/---
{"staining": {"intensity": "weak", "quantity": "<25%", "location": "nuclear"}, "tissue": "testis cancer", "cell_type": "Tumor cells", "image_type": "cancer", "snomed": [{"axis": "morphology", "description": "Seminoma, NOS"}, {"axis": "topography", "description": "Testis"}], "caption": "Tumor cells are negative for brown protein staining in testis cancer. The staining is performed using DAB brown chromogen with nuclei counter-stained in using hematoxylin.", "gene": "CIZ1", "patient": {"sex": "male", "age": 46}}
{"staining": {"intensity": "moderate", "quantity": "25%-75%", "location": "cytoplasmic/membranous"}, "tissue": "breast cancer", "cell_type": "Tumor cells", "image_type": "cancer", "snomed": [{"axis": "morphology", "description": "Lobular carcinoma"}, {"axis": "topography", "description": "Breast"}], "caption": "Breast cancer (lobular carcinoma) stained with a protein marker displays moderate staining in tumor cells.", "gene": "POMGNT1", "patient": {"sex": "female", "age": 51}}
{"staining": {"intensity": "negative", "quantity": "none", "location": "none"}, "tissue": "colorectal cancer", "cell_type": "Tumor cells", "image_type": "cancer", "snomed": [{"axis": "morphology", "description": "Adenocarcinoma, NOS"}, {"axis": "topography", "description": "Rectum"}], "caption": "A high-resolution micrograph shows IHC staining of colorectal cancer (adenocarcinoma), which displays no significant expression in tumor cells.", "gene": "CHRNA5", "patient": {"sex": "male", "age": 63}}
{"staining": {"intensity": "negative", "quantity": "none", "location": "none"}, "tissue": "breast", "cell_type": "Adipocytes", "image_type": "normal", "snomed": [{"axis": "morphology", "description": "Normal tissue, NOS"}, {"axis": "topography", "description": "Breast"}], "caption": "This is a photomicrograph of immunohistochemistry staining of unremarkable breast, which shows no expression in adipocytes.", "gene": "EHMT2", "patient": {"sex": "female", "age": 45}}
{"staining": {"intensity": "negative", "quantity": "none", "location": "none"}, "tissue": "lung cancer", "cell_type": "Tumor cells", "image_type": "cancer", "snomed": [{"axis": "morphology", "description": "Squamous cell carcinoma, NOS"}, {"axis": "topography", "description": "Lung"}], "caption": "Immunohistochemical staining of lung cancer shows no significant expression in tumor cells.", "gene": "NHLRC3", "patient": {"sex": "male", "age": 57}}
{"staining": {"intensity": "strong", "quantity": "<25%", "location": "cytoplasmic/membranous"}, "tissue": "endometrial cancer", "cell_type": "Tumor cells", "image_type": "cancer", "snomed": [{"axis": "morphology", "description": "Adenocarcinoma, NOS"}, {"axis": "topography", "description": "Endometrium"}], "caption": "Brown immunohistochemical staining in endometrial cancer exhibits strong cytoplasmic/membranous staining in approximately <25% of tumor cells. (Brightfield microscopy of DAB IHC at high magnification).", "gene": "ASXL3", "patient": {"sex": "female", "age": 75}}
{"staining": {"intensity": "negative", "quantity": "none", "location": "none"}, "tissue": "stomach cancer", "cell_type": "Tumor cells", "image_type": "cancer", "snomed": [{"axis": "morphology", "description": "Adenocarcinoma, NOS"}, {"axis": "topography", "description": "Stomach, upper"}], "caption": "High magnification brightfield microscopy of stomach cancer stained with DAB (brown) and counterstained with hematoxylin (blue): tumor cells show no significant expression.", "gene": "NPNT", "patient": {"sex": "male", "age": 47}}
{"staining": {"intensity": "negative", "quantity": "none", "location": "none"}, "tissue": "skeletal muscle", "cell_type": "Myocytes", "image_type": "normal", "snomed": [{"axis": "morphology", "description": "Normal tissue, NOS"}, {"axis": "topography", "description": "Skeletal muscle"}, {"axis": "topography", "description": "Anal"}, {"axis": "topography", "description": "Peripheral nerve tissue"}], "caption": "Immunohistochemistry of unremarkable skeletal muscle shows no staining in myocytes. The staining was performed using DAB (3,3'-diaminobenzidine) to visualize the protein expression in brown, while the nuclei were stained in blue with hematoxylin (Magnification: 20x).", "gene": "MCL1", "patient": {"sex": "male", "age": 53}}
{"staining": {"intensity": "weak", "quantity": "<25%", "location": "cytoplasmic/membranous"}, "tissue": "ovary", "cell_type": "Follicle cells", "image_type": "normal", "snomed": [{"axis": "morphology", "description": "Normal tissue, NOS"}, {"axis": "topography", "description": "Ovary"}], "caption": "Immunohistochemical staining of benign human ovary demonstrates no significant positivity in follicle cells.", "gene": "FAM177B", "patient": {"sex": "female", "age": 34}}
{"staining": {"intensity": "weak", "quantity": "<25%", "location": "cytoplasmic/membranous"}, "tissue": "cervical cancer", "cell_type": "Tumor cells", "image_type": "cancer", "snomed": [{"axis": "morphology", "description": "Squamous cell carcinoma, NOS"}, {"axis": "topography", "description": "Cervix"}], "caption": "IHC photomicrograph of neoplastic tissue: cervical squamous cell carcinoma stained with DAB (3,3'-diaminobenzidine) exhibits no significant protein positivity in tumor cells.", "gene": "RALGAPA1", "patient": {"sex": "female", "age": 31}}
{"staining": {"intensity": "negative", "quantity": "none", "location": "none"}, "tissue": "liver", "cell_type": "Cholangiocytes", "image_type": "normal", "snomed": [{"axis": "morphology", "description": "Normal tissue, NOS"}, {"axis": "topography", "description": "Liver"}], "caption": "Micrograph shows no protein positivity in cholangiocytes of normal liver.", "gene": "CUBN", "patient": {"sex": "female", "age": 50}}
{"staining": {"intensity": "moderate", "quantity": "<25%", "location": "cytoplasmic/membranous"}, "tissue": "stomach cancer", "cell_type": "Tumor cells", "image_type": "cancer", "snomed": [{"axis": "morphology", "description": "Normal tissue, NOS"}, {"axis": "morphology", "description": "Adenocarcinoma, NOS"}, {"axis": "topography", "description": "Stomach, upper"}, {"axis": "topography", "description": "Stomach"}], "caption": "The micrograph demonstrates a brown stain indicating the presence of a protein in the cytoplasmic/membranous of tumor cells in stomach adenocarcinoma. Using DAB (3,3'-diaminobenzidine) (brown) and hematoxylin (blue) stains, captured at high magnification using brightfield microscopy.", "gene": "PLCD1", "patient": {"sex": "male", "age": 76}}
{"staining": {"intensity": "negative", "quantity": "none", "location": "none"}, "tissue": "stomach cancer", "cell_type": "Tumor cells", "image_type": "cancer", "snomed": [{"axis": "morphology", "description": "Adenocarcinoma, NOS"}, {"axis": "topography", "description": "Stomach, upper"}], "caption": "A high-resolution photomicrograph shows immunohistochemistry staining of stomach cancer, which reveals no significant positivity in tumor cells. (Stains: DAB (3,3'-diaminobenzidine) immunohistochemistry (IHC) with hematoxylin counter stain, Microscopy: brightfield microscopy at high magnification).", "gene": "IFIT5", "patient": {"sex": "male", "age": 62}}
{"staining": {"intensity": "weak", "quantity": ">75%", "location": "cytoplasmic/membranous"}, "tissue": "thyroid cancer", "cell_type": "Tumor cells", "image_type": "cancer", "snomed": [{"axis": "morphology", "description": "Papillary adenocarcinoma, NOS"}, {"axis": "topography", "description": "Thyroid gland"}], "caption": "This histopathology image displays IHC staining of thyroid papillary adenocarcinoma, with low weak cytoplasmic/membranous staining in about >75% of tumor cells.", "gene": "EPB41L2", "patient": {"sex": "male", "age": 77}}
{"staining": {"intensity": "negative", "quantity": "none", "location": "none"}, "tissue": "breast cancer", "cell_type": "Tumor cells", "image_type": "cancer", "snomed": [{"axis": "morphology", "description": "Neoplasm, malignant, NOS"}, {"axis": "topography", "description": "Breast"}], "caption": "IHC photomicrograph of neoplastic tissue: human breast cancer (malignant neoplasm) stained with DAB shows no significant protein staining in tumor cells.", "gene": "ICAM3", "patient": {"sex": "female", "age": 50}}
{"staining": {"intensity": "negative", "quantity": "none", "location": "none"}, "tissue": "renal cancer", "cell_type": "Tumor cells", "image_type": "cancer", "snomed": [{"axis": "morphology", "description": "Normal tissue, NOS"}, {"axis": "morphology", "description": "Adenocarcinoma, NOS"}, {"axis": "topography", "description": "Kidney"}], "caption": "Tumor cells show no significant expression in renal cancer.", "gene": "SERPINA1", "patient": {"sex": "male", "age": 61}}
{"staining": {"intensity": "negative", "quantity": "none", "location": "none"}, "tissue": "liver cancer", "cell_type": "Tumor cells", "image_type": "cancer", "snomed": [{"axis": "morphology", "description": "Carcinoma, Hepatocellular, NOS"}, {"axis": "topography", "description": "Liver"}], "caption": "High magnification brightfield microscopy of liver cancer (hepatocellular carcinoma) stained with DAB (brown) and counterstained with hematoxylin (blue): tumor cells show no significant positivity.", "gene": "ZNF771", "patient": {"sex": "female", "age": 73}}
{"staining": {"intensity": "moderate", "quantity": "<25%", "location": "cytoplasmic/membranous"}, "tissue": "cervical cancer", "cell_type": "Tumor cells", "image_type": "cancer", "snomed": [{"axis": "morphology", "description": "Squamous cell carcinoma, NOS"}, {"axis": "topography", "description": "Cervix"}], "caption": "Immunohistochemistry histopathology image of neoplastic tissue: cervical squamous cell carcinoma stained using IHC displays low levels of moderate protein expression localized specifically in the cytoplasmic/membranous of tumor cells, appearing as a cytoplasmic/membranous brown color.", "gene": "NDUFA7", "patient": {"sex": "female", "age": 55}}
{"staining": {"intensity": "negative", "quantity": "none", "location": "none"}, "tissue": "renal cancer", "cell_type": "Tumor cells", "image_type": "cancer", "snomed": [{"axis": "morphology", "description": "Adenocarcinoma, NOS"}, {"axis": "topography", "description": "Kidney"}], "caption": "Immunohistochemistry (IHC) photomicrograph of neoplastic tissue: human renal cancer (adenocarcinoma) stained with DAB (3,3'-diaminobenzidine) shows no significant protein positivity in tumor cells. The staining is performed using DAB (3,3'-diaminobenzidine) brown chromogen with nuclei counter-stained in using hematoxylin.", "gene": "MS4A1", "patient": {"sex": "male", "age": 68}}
\---
:: Your objective ::
Print, please, the lines above from the very first through the one that holds "cancer (lobular carcinoma)", both included, word for word and with nothing else.

:: Your response ::
{"staining": {"intensity": "weak", "quantity": "<25%", "location": "nuclear"}, "tissue": "testis cancer", "cell_type": "Tumor cells", "image_type": "cancer", "snomed": [{"axis": "morphology", "description": "Seminoma, NOS"}, {"axis": "topography", "description": "Testis"}], "caption": "Tumor cells are negative for brown protein staining in testis cancer. The staining is performed using DAB brown chromogen with nuclei counter-stained in using hematoxylin.", "gene": "CIZ1", "patient": {"sex": "male", "age": 46}}
{"staining": {"intensity": "moderate", "quantity": "25%-75%", "location": "cytoplasmic/membranous"}, "tissue": "breast cancer", "cell_type": "Tumor cells", "image_type": "cancer", "snomed": [{"axis": "morphology", "description": "Lobular carcinoma"}, {"axis": "topography", "description": "Breast"}], "caption": "Breast cancer (lobular carcinoma) stained with a protein marker displays moderate staining in tumor cells.", "gene": "POMGNT1", "patient": {"sex": "female", "age": 51}}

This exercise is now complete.